* TASK:
Copy the items word for word, starting at the very beginning and stopping after the line that contains "Drgač pa platforma", with that line included.

* EXTRACTED RECORDS:
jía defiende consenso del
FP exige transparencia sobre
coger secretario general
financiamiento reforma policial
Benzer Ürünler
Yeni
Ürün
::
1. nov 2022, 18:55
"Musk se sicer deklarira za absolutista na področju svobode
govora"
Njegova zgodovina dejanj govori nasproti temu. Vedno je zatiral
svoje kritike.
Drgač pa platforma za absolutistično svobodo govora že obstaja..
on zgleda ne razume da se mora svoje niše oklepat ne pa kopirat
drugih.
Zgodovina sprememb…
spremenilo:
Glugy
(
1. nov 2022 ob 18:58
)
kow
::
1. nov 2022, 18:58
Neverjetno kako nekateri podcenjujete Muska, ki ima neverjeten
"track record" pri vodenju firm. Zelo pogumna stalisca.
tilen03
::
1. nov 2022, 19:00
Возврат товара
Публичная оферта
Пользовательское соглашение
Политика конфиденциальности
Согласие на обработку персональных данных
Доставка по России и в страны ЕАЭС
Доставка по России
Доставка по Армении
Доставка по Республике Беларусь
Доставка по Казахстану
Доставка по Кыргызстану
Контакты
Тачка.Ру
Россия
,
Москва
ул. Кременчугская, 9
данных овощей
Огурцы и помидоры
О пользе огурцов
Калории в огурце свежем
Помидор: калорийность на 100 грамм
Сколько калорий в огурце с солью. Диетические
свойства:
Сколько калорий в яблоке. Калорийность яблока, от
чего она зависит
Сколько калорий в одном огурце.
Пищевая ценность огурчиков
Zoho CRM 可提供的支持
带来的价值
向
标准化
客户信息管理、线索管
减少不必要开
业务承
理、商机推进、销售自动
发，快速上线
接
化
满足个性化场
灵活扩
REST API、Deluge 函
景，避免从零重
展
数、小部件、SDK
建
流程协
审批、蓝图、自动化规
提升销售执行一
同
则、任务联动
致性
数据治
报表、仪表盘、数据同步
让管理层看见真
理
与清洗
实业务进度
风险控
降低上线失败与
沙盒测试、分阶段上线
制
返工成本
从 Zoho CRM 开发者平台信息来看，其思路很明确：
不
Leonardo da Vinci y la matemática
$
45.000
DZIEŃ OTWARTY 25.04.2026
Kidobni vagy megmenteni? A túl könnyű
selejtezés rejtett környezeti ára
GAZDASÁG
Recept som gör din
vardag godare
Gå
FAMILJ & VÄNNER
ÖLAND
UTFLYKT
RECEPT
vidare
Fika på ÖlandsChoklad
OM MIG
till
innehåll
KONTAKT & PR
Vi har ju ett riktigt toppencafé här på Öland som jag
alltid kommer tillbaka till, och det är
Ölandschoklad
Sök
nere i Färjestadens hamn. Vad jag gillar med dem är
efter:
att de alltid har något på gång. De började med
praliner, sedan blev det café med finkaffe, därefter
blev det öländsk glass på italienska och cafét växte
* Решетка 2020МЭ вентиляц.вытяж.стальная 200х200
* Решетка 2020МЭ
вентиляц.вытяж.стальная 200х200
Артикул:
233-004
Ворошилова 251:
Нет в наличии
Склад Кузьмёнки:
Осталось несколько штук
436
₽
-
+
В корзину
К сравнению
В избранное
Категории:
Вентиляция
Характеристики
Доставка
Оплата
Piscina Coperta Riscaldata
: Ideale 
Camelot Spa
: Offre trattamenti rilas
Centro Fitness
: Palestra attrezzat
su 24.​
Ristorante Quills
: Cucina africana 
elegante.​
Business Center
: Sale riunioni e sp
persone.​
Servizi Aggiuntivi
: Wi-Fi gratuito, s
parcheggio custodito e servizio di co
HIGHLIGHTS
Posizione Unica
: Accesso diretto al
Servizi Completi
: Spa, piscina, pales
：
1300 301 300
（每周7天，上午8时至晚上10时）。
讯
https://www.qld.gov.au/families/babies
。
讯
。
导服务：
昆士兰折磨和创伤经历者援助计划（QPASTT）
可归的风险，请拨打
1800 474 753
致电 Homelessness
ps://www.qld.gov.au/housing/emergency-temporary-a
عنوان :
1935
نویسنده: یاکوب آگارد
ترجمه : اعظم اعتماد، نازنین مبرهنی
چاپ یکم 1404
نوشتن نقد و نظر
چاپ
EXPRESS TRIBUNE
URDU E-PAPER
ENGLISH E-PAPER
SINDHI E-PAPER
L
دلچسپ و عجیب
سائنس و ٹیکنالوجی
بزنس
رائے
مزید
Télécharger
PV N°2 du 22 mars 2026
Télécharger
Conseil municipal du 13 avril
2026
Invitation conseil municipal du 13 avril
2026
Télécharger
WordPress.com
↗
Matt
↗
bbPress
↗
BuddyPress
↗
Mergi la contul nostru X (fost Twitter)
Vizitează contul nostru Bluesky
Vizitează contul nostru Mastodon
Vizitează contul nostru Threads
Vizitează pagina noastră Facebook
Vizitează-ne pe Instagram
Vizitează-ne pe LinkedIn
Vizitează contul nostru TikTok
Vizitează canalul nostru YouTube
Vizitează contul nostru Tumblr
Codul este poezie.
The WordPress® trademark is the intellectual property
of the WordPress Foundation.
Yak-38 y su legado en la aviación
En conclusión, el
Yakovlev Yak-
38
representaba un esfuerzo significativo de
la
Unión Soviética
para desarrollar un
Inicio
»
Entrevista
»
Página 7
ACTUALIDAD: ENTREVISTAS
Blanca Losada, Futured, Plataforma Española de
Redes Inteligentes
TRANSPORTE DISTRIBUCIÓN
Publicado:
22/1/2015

* TASK RESPONSE:
jía defiende consenso del
FP exige transparencia sobre
coger secretario general
financiamiento reforma policial
Benzer Ürünler
Yeni
Ürün
::
1. nov 2022, 18:55
"Musk se sicer deklarira za absolutista na področju svobode
govora"
Njegova zgodovina dejanj govori nasproti temu. Vedno je zatiral
svoje kritike.
Drgač pa platforma za absolutistično svobodo govora že obstaja..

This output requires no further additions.